-- Opening Marker --

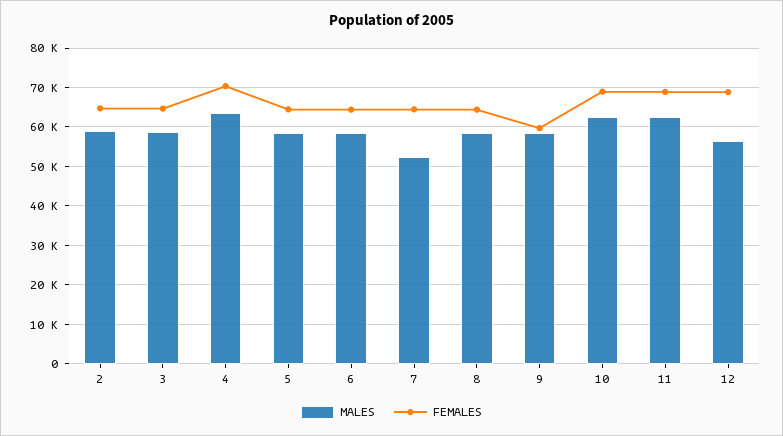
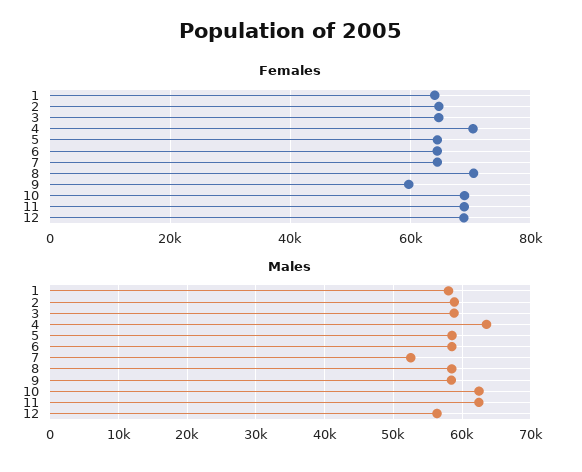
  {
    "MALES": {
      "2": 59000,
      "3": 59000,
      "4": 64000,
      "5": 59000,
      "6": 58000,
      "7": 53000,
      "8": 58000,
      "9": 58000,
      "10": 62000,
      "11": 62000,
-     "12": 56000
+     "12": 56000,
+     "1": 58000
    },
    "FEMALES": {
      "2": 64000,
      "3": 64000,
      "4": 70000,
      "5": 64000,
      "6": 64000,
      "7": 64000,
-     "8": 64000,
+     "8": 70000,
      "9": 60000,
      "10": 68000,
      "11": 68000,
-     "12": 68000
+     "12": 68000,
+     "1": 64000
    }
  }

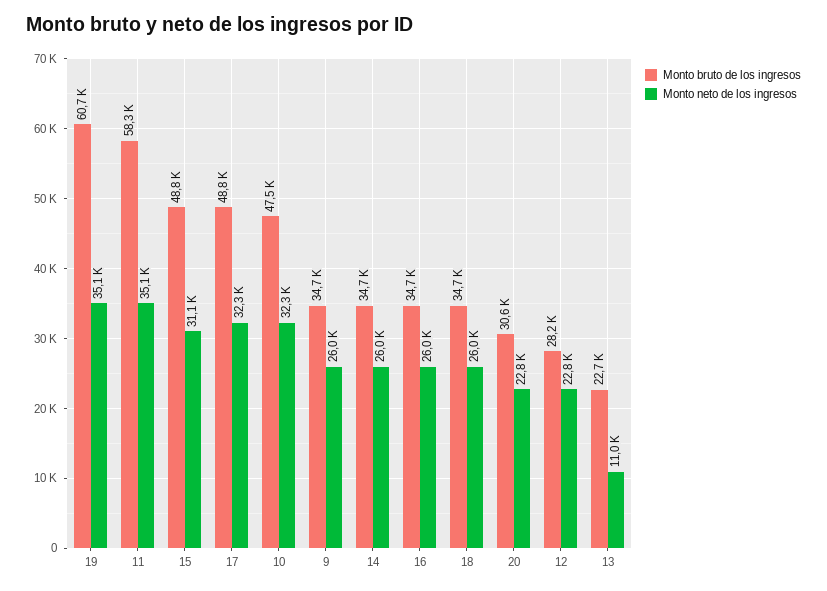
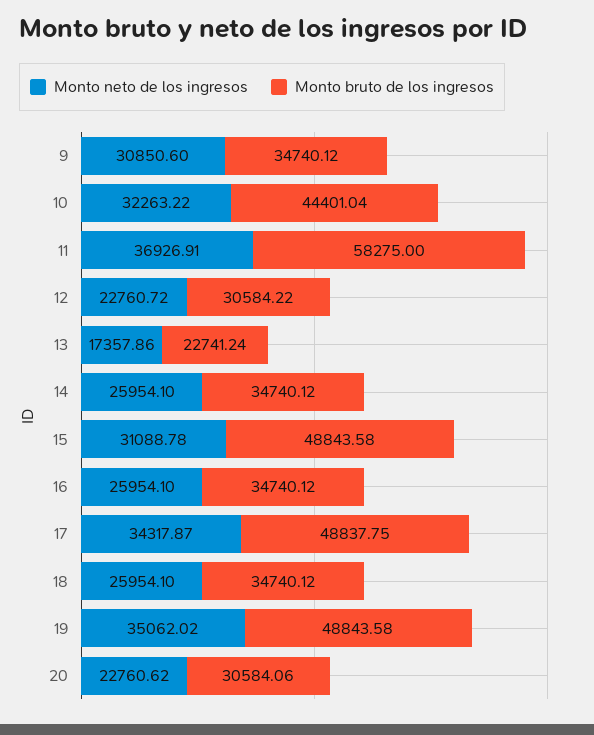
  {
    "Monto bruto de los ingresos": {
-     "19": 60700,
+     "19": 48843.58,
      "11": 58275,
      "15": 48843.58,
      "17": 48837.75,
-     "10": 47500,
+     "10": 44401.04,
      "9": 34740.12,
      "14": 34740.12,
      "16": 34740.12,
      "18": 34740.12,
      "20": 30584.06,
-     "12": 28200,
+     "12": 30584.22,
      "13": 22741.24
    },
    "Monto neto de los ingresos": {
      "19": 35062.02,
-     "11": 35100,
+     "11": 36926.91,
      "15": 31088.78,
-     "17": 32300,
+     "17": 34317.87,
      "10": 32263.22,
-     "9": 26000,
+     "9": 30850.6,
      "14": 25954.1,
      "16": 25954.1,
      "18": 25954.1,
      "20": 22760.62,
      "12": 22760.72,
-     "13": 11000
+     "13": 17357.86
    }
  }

-- Closing Marker --

= Task to complete =
Could you output the entire listing verbatim while omitting its pictures?

= Solution to this exercise =
  {
    "MALES": {
      "2": 59000,
      "3": 59000,
      "4": 64000,
      "5": 59000,
      "6": 58000,
      "7": 53000,
      "8": 58000,
      "9": 58000,
      "10": 62000,
      "11": 62000,
-     "12": 56000
+     "12": 56000,
+     "1": 58000
    },
    "FEMALES": {
      "2": 64000,
      "3": 64000,
      "4": 70000,
      "5": 64000,
      "6": 64000,
      "7": 64000,
-     "8": 64000,
+     "8": 70000,
      "9": 60000,
      "10": 68000,
      "11": 68000,
-     "12": 68000
+     "12": 68000,
+     "1": 64000
    }
  }

  {
    "Monto bruto de los ingresos": {
-     "19": 60700,
+     "19": 48843.58,
      "11": 58275,
      "15": 48843.58,
      "17": 48837.75,
-     "10": 47500,
+     "10": 44401.04,
      "9": 34740.12,
      "14": 34740.12,
      "16": 34740.12,
      "18": 34740.12,
      "20": 30584.06,
-     "12": 28200,
+     "12": 30584.22,
      "13": 22741.24
    },
    "Monto neto de los ingresos": {
      "19": 35062.02,
-     "11": 35100,
+     "11": 36926.91,
      "15": 31088.78,
-     "17": 32300,
+     "17": 34317.87,
      "10": 32263.22,
-     "9": 26000,
+     "9": 30850.6,
      "14": 25954.1,
      "16": 25954.1,
      "18": 25954.1,
      "20": 22760.62,
      "12": 22760.72,
-     "13": 11000
+     "13": 17357.86
    }
  }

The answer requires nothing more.